INFORMATION:
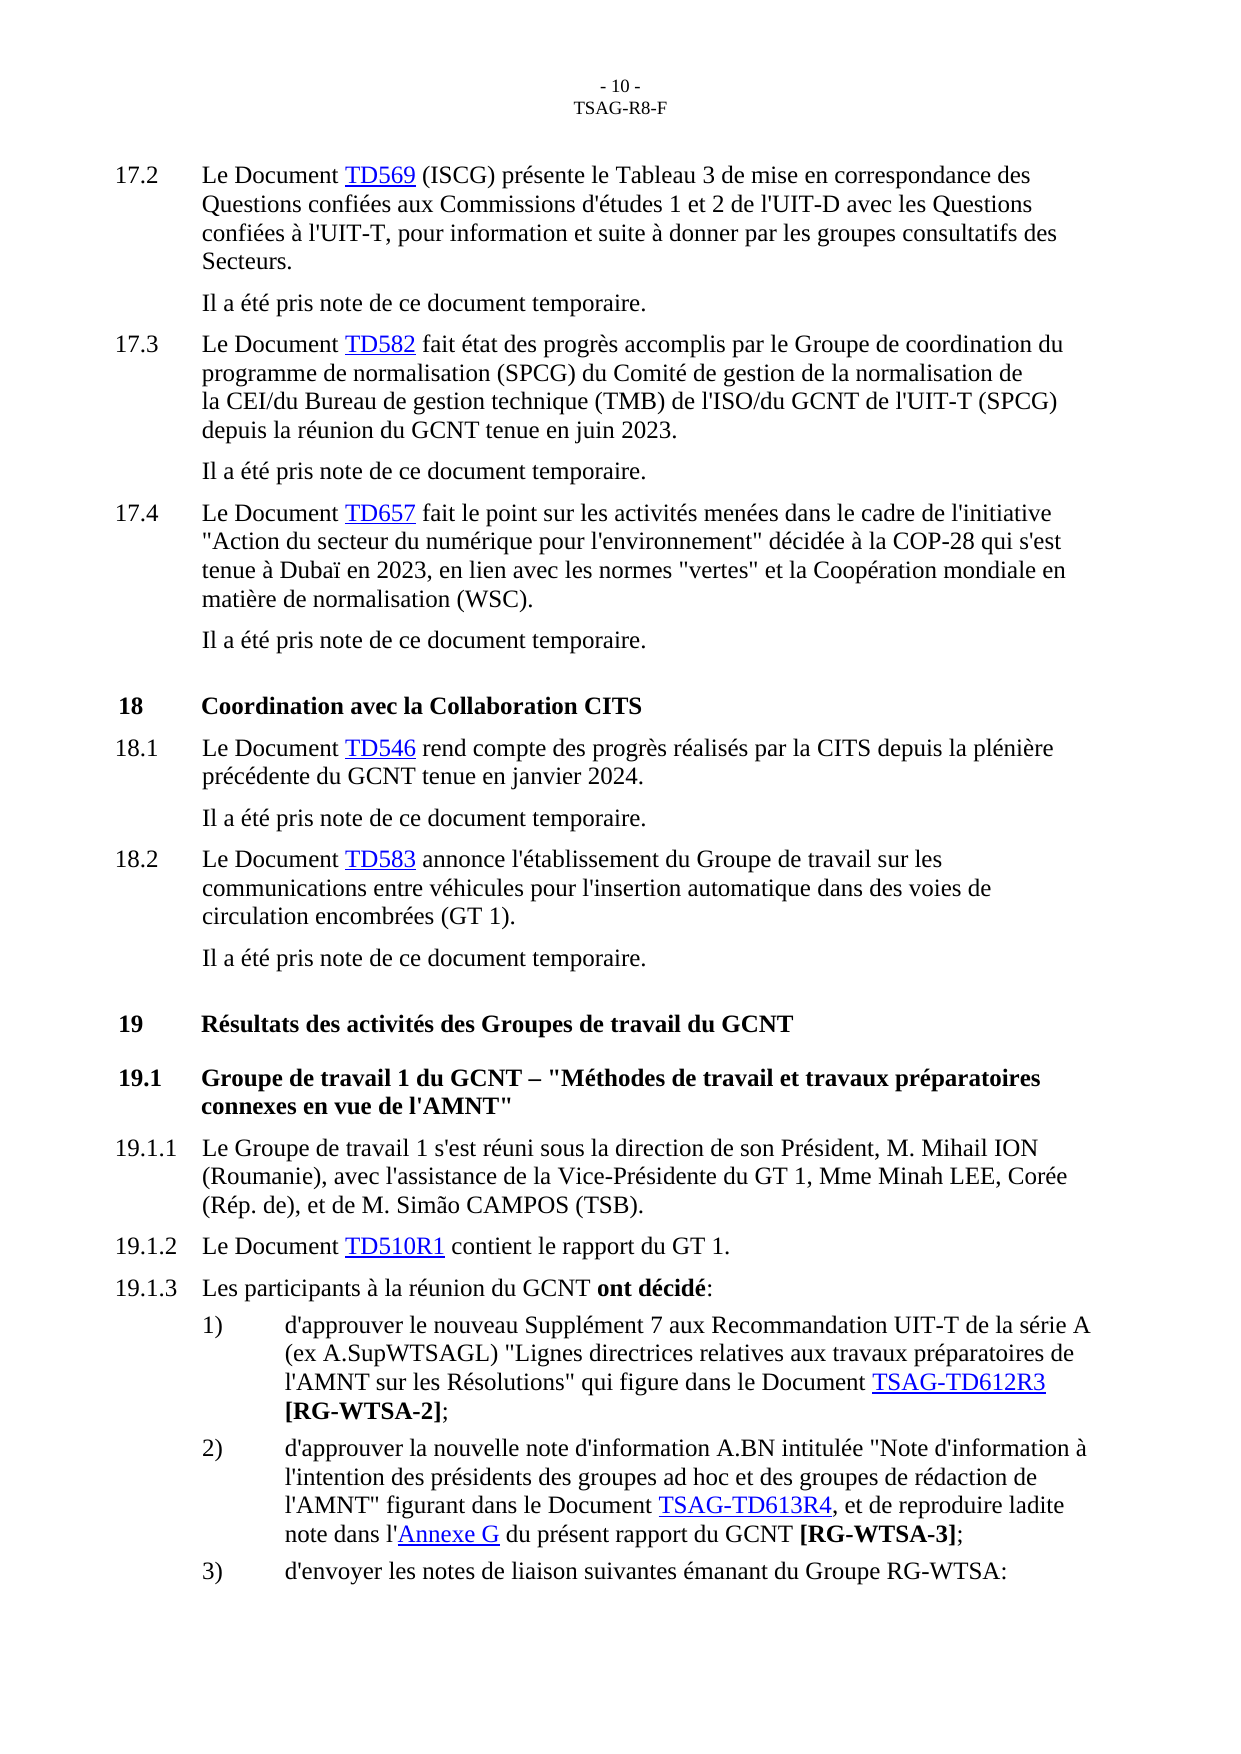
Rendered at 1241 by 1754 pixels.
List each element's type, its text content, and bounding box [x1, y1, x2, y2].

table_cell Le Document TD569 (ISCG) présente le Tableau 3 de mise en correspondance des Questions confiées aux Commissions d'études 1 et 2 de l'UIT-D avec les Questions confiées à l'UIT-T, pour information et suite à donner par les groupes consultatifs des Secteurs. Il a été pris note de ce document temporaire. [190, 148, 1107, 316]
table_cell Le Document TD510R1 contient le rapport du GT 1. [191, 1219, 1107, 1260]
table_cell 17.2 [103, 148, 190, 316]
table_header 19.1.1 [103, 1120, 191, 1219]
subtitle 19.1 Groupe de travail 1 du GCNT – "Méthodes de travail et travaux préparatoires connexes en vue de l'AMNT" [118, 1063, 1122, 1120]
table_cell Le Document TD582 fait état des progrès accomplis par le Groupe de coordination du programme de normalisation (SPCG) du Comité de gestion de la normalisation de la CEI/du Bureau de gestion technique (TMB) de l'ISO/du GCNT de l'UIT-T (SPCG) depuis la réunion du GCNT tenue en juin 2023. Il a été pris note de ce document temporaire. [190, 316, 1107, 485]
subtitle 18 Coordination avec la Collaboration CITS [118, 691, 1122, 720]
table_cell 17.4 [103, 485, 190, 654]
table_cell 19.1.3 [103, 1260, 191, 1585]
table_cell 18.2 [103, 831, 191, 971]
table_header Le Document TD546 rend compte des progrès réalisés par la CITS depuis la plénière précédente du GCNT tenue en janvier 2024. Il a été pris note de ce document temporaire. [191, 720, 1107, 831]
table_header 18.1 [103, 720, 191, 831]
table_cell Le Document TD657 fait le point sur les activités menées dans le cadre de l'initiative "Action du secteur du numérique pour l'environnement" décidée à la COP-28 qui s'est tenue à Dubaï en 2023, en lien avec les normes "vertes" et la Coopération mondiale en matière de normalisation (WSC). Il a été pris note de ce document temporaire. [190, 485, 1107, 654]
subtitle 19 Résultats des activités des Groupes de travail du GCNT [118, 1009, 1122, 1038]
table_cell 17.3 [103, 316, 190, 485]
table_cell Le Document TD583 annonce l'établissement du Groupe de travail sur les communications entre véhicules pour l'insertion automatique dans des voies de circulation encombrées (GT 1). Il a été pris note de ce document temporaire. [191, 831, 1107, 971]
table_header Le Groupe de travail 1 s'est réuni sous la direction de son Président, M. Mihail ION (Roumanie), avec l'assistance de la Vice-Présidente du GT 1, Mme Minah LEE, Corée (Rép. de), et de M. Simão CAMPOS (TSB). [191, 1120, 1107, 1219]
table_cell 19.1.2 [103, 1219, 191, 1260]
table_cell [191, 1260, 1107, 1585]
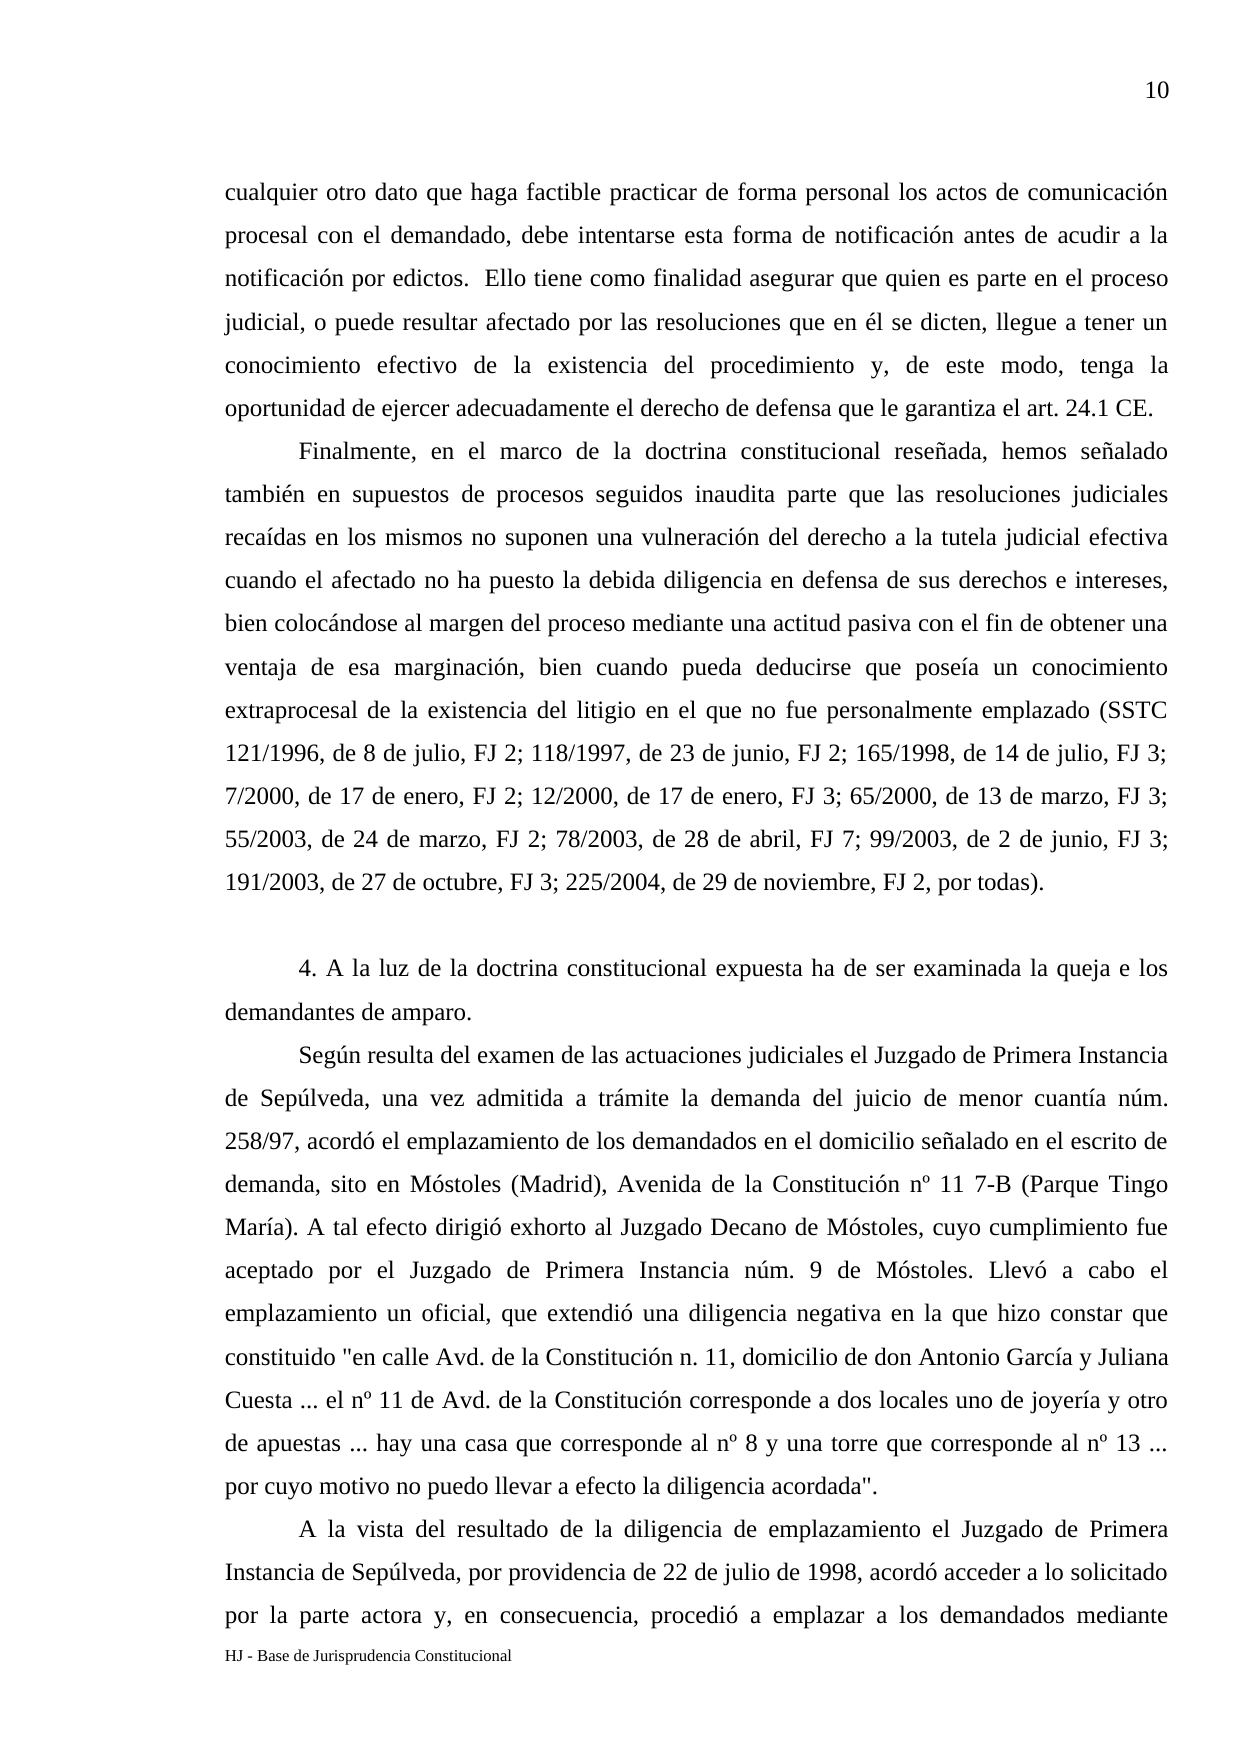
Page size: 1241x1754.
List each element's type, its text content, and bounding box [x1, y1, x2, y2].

EXERCISE OBJECTIVE: The lines of the records that contain the string "CITS" should be located and copied.

RESULT BELOW:
subtitle 18 Coordination avec la Collaboration CITS [118, 691, 1122, 720]
table_header Le Document TD546 rend compte des progrès réalisés par la CITS depuis la plénière précédente du GCNT tenue en janvier 2024. Il a été pris note de ce document temporaire. [191, 720, 1107, 831]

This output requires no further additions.